─── Records ───

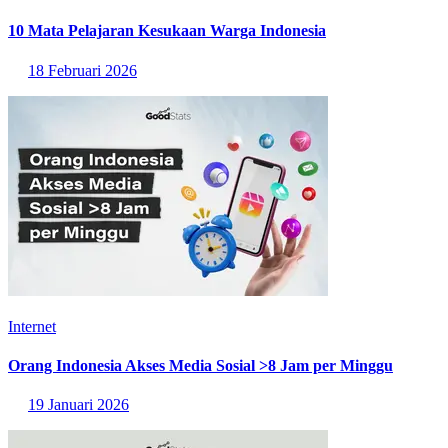
10 Mata Pelajaran Kesukaan Warga Indonesia
18 Februari 2026
Internet
Orang Indonesia Akses Media Sosial >8 Jam per Minggu
19 Januari 2026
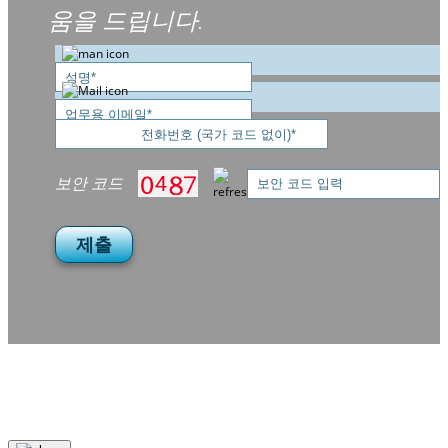
움을 드립니다.
보안 코드
제출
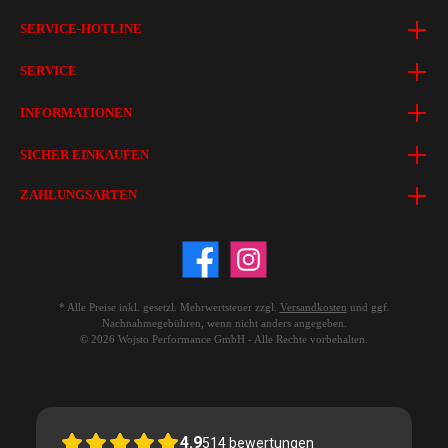
SERVICE-HOTLINE
SERVICE
INFORMATIONEN
SICHER EINKAUFEN
ZAHLUNGSARTEN
* Alle Preise inkl. gesetzl. Mehrwertsteuer zzgl.
Versandkosten
und ggf.
Nachnahmegebühren, wenn nicht anders angegeben.
© 2026 Wojsto Performance GmbH - Alle Rechte vorbehalten.
4.9
514
bewertungen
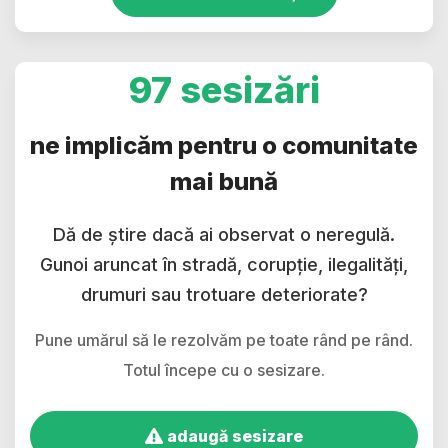
97 sesizări
ne implicăm pentru o comunitate
mai bună
Dă de știre dacă ai observat o neregulă.
Gunoi aruncat în stradă, corupție, ilegalități,
drumuri sau trotuare deteriorate?
Pune umărul să le rezolvăm pe toate rând pe rând.
Totul începe cu o sesizare.
adaugă sesizare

───

Change "Versandkosten" to "Lieferkosten" throughout the records, keeping every other line exactly the same. Leave the pictures out of your answer.

Reply to the exercise ::
10 Mata Pelajaran Kesukaan Warga Indonesia
18 Februari 2026
Internet
Orang Indonesia Akses Media Sosial >8 Jam per Minggu
19 Januari 2026
움을 드립니다.
보안 코드
제출
SERVICE-HOTLINE
SERVICE
INFORMATIONEN
SICHER EINKAUFEN
ZAHLUNGSARTEN
* Alle Preise inkl. gesetzl. Mehrwertsteuer zzgl.
Lieferkosten
und ggf.
Nachnahmegebühren, wenn nicht anders angegeben.
© 2026 Wojsto Performance GmbH - Alle Rechte vorbehalten.
4.9
514
bewertungen
97 sesizări
ne implicăm pentru o comunitate
mai bună
Dă de știre dacă ai observat o neregulă.
Gunoi aruncat în stradă, corupție, ilegalități,
drumuri sau trotuare deteriorate?
Pune umărul să le rezolvăm pe toate rând pe rând.
Totul începe cu o sesizare.
adaugă sesizare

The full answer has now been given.